**TASK:** Print verbatim the lines of the entries from the one containing "Yes No | | |" to the last, inclusive, and no others.

Segment Start: PROVIDED RECORDS

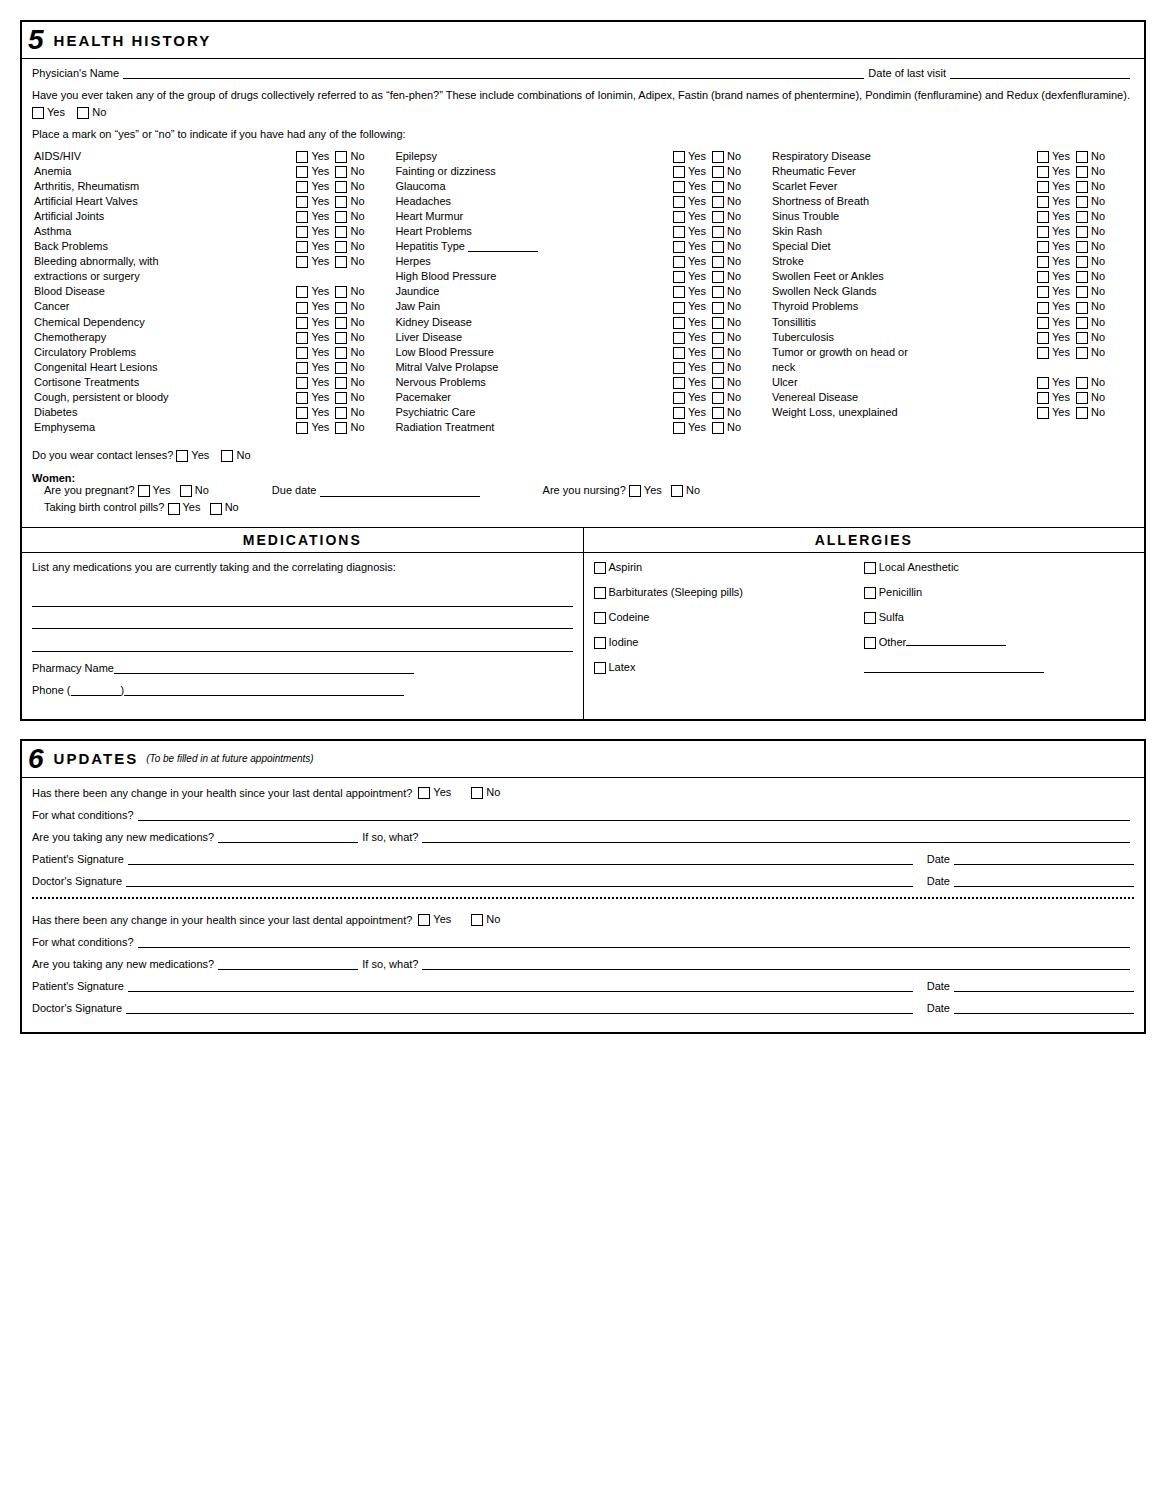5 HEALTH HISTORY
Physician's Name Date of last visit
Have you ever taken any of the group of drugs collectively referred to as “fen-phen?” These include combinations of Ionimin, Adipex, Fastin (brand names of phentermine), Pondimin (fenfluramine) and Redux (dexfenfluramine). Yes No
Place a mark on “yes” or “no” to indicate if you have had any of the following:
| AIDS/HIV | Yes No | Epilepsy | Yes No | Respiratory Disease | Yes No |
| Anemia | Yes No | Fainting or dizziness | Yes No | Rheumatic Fever | Yes No |
| Arthritis, Rheumatism | Yes No | Glaucoma | Yes No | Scarlet Fever | Yes No |
| Artificial Heart Valves | Yes No | Headaches | Yes No | Shortness of Breath | Yes No |
| Artificial Joints | Yes No | Heart Murmur | Yes No | Sinus Trouble | Yes No |
| Asthma | Yes No | Heart Problems | Yes No | Skin Rash | Yes No |
| Back Problems | Yes No | Hepatitis Type | Yes No | Special Diet | Yes No |
| Bleeding abnormally, with | Yes No | Herpes | Yes No | Stroke | Yes No |
| extractions or surgery | | High Blood Pressure | Yes No | Swollen Feet or Ankles | Yes No |
| Blood Disease | Yes No | Jaundice | Yes No | Swollen Neck Glands | Yes No |
| Cancer | Yes No | Jaw Pain | Yes No | Thyroid Problems | Yes No |
| Chemical Dependency | Yes No | Kidney Disease | Yes No | Tonsillitis | Yes No |
| Chemotherapy | Yes No | Liver Disease | Yes No | Tuberculosis | Yes No |
| Circulatory Problems | Yes No | Low Blood Pressure | Yes No | Tumor or growth on head or | Yes No |
| Congenital Heart Lesions | Yes No | Mitral Valve Prolapse | Yes No | neck | |
| Cortisone Treatments | Yes No | Nervous Problems | Yes No | Ulcer | Yes No |
| Cough, persistent or bloody | Yes No | Pacemaker | Yes No | Venereal Disease | Yes No |
| Diabetes | Yes No | Psychiatric Care | Yes No | Weight Loss, unexplained | Yes No |
| Emphysema | Yes No | Radiation Treatment | Yes No | | |
Do you wear contact lenses? Yes No
Women:
Are you pregnant? Yes No Due date Are you nursing? Yes No
Taking birth control pills? Yes No
MEDICATIONS
List any medications you are currently taking and the correlating diagnosis:
Pharmacy Name
Phone ( )
ALLERGIES
Aspirin
Barbiturates (Sleeping pills)
Codeine
Iodine
Latex
Local Anesthetic
Penicillin
Sulfa
Other
6 UPDATES (To be filled in at future appointments)
Has there been any change in your health since your last dental appointment? Yes No
For what conditions?
Are you taking any new medications? If so, what?
Patient's Signature Date
Doctor's Signature Date
Has there been any change in your health since your last dental appointment? Yes No
For what conditions?
Are you taking any new medications? If so, what?
Patient's Signature Date
Doctor's Signature Date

Segment End: PROVIDED RECORDS

**TASK SOLUTION:**
| Emphysema | Yes No | Radiation Treatment | Yes No | | |
Do you wear contact lenses? Yes No
Women:
Are you pregnant? Yes No Due date Are you nursing? Yes No
Taking birth control pills? Yes No
MEDICATIONS
List any medications you are currently taking and the correlating diagnosis:
Pharmacy Name
Phone ( )
ALLERGIES
Aspirin
Barbiturates (Sleeping pills)
Codeine
Iodine
Latex
Local Anesthetic
Penicillin
Sulfa
Other
6 UPDATES (To be filled in at future appointments)
Has there been any change in your health since your last dental appointment? Yes No
For what conditions?
Are you taking any new medications? If so, what?
Patient's Signature Date
Doctor's Signature Date
Has there been any change in your health since your last dental appointment? Yes No
For what conditions?
Are you taking any new medications? If so, what?
Patient's Signature Date
Doctor's Signature Date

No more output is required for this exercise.